14:42 – Tabrizi suggests that this kind of neurofeedback study isn’t a treatment for HD, but more like “physical therapy for the brain”.
14:53 – Marios Politis from King’s College London uses a brain scan technique called PET scanning to study the brain in HD
14:54 – PET uses injections of chemicals called ‘tracers’ to look at changes in specific cell types in the brain.

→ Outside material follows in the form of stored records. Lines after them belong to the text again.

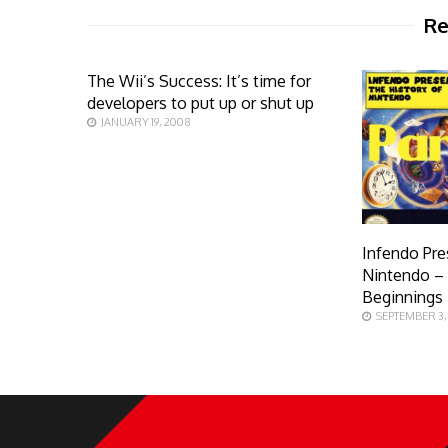
Re
The Wii’s Success: It’s time for
developers to put up or shut up
JANUARY 19, 2008
Infendo Pre
Nintendo – 
Beginnings
SEPTEMBER 3,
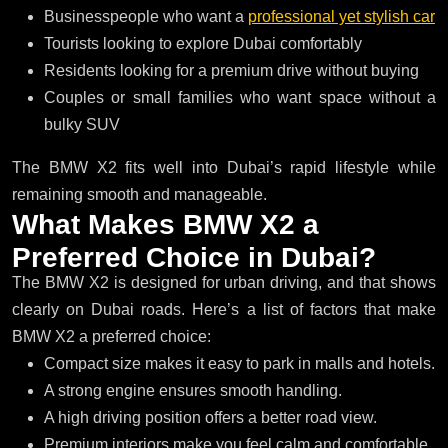
Businesspeople who want a
professional yet stylish car
Tourists looking to explore Dubai comfortably
Residents looking for a premium drive without buying
Couples or small families who want space without a
bulky SUV
The BMW X2 fits well into Dubai’s rapid lifestyle while
remaining smooth and manageable.
W
h
a
t
M
a
k
e
s
B
M
W
X
2
a
P
r
e
f
e
r
r
e
d
C
h
o
i
c
e
i
n
D
u
b
a
i
?
The BMW X2 is designed for urban driving, and that shows
clearly on Dubai roads. Here’s a list of factors that make
BMW X2 a preferred choice:
Compact size makes it easy to park in malls and hotels.
A strong engine ensures smooth handling.
A high driving position offers a better road view.
Premium interiors make you feel calm and comfortable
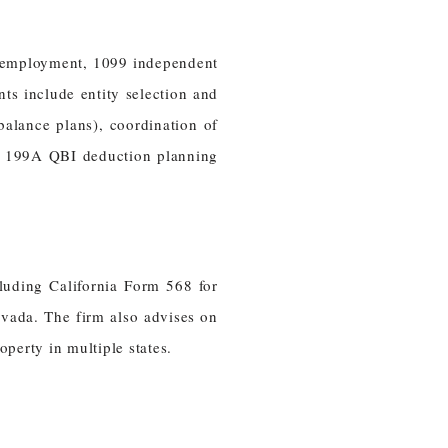
l employment, 1099 independent
s include entity selection and
balance plans), coordination of
on 199A QBI deduction planning
cluding California Form 568 for
evada. The firm also advises on
operty in multiple states.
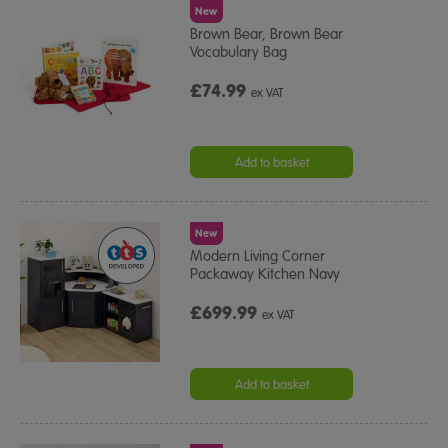
New
Brown Bear, Brown Bear
Vocabulary Bag
£74.99
ex VAT
Add to basket
New
Modern Living Corner
Packaway Kitchen Navy
£699.99
ex VAT
Add to basket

14:55 – For example, one tracer shows changes in cells that use the signalling molecule dopamine, while another shows the activation of immune cells
15:08 – Politis: PET is a powerful tool but so many different methods have been used in the past, it’s difficult to be sure what’s going on in HD
15:11 – Politis announces PETMARK-HD, a CHDI-supported study of PET imaging that aims to overcome these issues
15:19 – Politis illustrates the different chemical brain systems that will be looked at in PETMARK-HD http://t.co/mghXgruyAb
15:23 – Politis will also use PET to study the overlapping brain networks that are involved in HD
16:02 – Ray Dorsey of University of Rochester and the Huntington Study Group gives an overview of previous clinical trials in HD
16:09 – However, several trials have shown new possible treatments to be at least safe and well tolerated this year, and many more trials planned
16:13 – The Huntington Study Group publishes HD Insights which regularly offers updates on clinical trials in HD http://hdinsights.org
16:17 – The next generation of trials, starting now and soon, will be of drugs specifically aimed at known problems in Huntington’s disease
16:37 – Finally Prof Bernhard Landwehrmeyer closes up with a look ahead to forthcoming clinical trials
16:38 – Landwehrmeyer: we are now testing drugs designed specifically for HD
16:40 – Future trials will also be strengthened by the use of biomarkers to give clearer ideas of what works and what doesn’t
16:44 – There’s a lot of excitement around the forthcoming trial of Isis Pharmaceuticals' trial of a huntingtin lowering / gene silencing drug
16:44 – But we must remember the trial focuses primarily on safety
16:49 – Landwehrmeyer: people who don’t take part in the first gene silencing trial aren’t missing the boat
16:50 – If the drug proves safe, future trials will be bigger, and there’ll be other new drugs too
16:57 – The Amaryllis trial is studying a drug aimed at improving brain signalling by reducing tha activity of an enzyme called PDE10A
16:59 – More on the Amaryllis trial here: http://www.hdsa.org/research/clinical-trials-1/pfizer-pde10a-inhibitor.html
01:04 – In Europe, a trial of deep brain stimulation – giving small electrical shocks to targeted brain areas – is planned to start in 2015
01:05 – Hopefully DBS will provide an additional treatment option for movement problems that don’t respond to current drugs
01:08 – In summary: trials are happening – all HD family members should think about taking part so we can get these treatments tested ASAP!